Meeting the requirements for the CIS Major can be accomplished in a variety of ways, depending on your foundational major and interdiscimpenary interests. 

Progression through the Linked Major

First and Second Year 

All CIS majors should take CIS 221 and/or CIS 222 in their first or sophomore year. Typically, the summer research experience is fulfilled in the summer between sophomore and junior year.

Junior and Senior Year

We encourage students to build on their summer experience with research credit in both semesters of junior year and to complete an honors thesis in senior year. At least two research credits are required. 

All CIS majors must take the senior colloquium (CIS 321/322) in both semesters of their final year. Additionally, two journal clubs or seminars in two different disciplines are required. 

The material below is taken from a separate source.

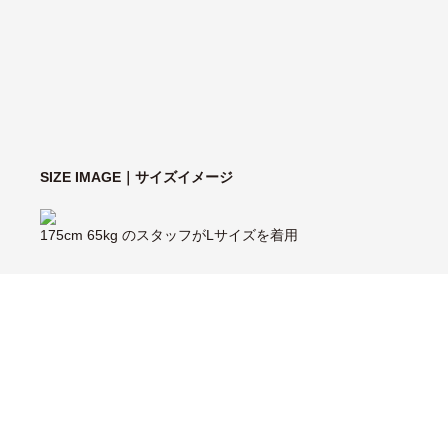
SIZE IMAGE｜サイズイメージ
175cm 65kg のスタッフがLサイズを着用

The linked major requires two additional interdisciplenary electives, most often hosted outside the foundational major. These upper level courses are typically taken in junior and/or senior year. 

Pathways to CIS 

Below are examples of pathways to completing the CIS major that include synergies across departments. These are merely guidelines; each student's course of study is unique. The specific electives and seminars used to fulfill the CIS major requirements should be determined in consultation with the student's CIS linked-major advisor.

Table of Pathways

Astronomy

 Courses in calculus, statistics, and programming

Biology

Courses in statistics and programming, biochemistry, or psychology

Chemistry

Courses in physics, applied data, programming, neuroscience, and cell biology

Earth and Environmental Sciences

Courses in calculus, statistics, and programming, and courses in biology, chemistry or physics 

Math and Computer Science

Any course in life or physical sciences

Molecular Biology and Biochemistry

Courses in physics, applied data, programming, neuroscience, and cell biology

Neuroscience and Behavior

Courses offered in biology, psychology, and chemistry that are not cross-listed as NS&B, and biochemistry

Psychology

Courses in biology, particularly those that are cross-listed with NS&B.